Return, verbatim, the lines of text in the items below, beginning at the line containing "regeneración forestal" and ending after the line containing "saule un varvīksne". Include both of these lines and nothing else.

== Data under study ==
******
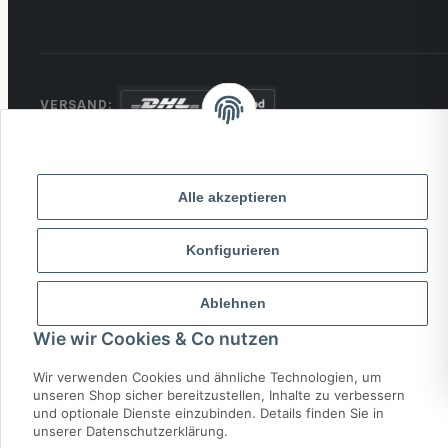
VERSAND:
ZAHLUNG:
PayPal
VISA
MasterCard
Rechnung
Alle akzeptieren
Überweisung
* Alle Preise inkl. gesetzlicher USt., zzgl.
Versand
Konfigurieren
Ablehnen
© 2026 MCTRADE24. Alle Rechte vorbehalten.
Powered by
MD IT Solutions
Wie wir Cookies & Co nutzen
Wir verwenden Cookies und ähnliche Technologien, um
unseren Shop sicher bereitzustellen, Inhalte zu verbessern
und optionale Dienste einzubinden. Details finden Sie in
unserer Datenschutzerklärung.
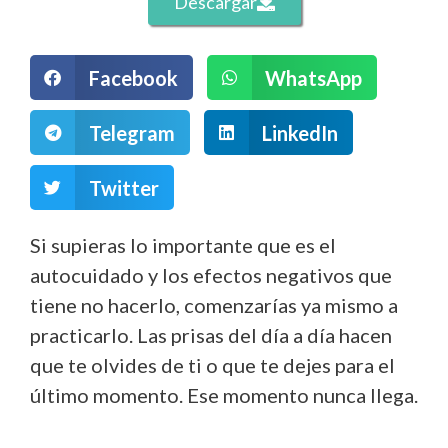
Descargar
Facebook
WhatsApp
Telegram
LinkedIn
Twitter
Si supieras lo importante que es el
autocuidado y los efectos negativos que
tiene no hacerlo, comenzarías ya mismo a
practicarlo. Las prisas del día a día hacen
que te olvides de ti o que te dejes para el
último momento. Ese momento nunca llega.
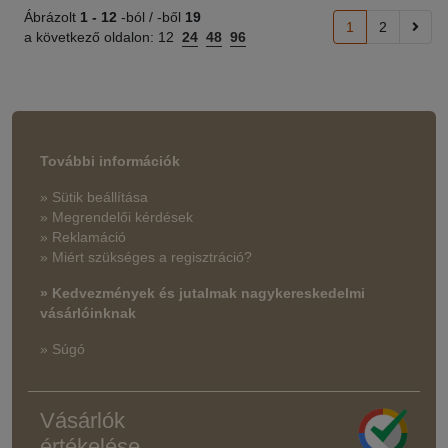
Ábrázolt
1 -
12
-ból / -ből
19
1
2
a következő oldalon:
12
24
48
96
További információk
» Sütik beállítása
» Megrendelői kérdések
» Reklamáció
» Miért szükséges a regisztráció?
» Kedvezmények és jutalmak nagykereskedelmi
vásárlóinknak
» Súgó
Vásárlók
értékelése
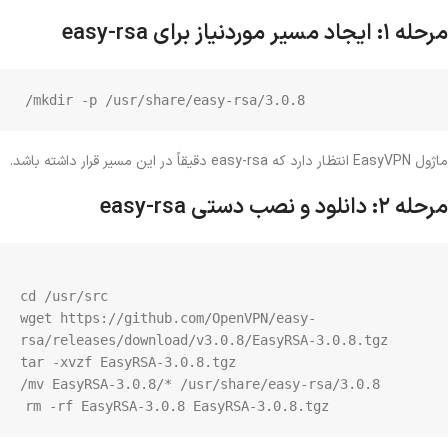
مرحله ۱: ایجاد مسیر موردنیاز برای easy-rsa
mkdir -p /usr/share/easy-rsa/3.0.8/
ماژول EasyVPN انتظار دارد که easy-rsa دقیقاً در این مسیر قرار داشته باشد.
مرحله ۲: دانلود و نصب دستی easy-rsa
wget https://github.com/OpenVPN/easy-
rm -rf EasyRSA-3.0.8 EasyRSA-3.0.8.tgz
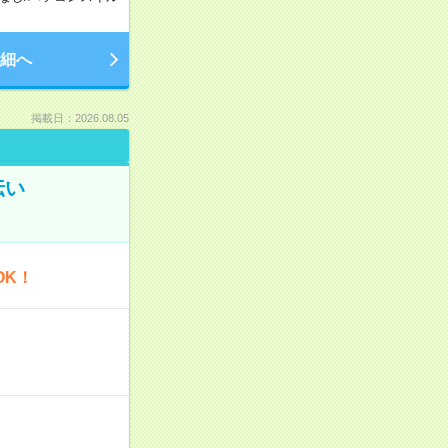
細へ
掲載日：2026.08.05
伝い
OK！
******
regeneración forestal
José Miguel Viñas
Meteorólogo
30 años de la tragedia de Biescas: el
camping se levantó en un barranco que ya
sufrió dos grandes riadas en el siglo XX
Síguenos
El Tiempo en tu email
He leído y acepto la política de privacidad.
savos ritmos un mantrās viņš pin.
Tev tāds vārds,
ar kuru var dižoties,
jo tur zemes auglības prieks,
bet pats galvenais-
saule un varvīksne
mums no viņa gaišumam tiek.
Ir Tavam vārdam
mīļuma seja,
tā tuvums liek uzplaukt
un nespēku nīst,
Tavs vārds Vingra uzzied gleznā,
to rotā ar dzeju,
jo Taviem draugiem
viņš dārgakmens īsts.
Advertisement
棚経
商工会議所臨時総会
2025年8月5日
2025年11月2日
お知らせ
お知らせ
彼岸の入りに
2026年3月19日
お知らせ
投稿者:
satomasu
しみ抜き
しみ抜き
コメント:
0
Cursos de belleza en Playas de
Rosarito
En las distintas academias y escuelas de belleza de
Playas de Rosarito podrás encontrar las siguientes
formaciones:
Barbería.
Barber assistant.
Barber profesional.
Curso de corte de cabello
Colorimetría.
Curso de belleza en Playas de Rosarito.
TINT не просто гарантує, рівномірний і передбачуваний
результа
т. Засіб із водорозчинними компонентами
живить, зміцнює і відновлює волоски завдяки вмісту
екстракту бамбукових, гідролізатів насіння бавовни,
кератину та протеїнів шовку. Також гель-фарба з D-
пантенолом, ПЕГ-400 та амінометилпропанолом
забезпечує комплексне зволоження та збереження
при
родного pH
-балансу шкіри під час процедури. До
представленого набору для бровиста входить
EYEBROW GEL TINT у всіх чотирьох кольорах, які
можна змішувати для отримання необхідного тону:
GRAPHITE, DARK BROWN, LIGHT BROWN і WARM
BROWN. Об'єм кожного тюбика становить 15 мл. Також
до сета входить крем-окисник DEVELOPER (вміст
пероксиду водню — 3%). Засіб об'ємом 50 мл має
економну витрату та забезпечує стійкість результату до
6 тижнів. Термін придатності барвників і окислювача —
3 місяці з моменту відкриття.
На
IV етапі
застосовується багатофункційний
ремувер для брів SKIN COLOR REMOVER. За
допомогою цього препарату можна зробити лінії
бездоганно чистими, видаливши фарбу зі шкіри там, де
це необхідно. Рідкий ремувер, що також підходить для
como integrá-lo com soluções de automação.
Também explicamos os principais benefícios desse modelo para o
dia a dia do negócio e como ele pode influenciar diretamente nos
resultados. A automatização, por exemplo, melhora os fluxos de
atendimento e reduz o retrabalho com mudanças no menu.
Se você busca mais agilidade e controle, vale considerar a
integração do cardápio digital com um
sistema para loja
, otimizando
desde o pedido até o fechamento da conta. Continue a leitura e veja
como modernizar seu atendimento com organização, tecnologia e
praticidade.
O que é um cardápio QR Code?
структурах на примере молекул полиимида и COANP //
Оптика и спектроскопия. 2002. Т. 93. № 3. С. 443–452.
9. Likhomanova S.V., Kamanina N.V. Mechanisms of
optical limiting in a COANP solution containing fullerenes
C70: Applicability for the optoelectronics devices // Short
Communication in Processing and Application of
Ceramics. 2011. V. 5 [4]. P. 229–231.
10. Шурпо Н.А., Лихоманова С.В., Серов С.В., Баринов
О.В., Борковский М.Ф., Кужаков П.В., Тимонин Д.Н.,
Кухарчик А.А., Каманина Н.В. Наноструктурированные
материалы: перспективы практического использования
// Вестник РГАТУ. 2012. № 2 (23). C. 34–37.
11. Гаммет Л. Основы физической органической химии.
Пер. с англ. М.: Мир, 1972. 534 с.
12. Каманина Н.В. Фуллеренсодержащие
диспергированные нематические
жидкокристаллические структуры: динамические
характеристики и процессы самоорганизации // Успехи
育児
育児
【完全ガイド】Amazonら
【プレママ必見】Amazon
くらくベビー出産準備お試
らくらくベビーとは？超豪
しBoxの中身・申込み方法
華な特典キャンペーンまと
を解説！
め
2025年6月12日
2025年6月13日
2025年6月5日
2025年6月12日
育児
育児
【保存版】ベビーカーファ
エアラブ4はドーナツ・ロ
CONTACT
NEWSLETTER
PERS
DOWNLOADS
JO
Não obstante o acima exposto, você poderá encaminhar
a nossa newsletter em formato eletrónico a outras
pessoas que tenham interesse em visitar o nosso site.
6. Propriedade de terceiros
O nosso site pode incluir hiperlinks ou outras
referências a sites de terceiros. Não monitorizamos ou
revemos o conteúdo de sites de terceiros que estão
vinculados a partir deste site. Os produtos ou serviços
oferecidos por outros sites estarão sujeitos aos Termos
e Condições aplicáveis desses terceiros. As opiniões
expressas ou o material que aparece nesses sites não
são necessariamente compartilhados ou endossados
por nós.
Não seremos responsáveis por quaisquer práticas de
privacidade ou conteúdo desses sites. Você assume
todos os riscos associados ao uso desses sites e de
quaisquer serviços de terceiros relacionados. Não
******
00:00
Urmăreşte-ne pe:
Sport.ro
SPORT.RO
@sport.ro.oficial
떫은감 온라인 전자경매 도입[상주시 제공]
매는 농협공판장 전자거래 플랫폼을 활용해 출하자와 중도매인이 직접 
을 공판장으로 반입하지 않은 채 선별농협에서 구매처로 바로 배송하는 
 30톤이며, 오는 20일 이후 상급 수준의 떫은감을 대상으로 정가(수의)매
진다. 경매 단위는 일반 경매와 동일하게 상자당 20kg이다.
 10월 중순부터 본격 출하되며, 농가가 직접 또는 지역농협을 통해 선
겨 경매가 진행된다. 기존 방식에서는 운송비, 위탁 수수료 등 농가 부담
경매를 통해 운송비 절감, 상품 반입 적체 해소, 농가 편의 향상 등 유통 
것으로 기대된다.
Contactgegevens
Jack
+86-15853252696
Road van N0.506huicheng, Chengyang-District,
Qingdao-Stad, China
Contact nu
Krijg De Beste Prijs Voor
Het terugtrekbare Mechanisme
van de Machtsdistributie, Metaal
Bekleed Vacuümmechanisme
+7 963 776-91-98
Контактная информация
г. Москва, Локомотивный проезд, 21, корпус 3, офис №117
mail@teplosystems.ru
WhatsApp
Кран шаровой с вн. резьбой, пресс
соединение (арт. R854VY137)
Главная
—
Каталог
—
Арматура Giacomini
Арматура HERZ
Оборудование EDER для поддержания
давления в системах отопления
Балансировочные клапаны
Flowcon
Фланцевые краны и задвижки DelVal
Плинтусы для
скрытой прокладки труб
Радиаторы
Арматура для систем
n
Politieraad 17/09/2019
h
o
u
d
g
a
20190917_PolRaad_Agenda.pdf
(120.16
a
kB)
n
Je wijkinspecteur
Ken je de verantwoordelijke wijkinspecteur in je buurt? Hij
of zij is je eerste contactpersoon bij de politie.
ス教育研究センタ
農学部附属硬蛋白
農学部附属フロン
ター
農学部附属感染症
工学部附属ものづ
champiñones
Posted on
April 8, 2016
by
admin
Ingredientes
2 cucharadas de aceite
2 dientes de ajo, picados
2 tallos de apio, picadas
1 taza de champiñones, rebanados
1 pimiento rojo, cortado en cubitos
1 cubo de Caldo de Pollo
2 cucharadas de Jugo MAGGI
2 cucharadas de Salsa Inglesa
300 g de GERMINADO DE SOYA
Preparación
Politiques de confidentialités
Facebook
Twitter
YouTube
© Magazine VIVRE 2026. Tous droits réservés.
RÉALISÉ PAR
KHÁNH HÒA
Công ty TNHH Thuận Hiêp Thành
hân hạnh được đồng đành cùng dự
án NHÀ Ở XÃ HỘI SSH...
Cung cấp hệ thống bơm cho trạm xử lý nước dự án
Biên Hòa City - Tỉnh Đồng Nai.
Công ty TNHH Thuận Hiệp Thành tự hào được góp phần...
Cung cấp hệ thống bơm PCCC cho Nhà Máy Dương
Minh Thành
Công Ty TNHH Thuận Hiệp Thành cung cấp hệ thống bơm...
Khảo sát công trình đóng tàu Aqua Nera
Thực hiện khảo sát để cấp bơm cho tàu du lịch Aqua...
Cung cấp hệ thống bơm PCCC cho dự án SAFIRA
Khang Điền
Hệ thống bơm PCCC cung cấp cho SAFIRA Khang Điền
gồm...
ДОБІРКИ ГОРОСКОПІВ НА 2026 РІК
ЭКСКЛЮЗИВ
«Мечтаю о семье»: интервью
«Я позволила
******
== Written response ==
regeneración forestal
José Miguel Viñas
Meteorólogo
30 años de la tragedia de Biescas: el
camping se levantó en un barranco que ya
sufrió dos grandes riadas en el siglo XX
Síguenos
El Tiempo en tu email
He leído y acepto la política de privacidad.
savos ritmos un mantrās viņš pin.
Tev tāds vārds,
ar kuru var dižoties,
jo tur zemes auglības prieks,
bet pats galvenais-
saule un varvīksne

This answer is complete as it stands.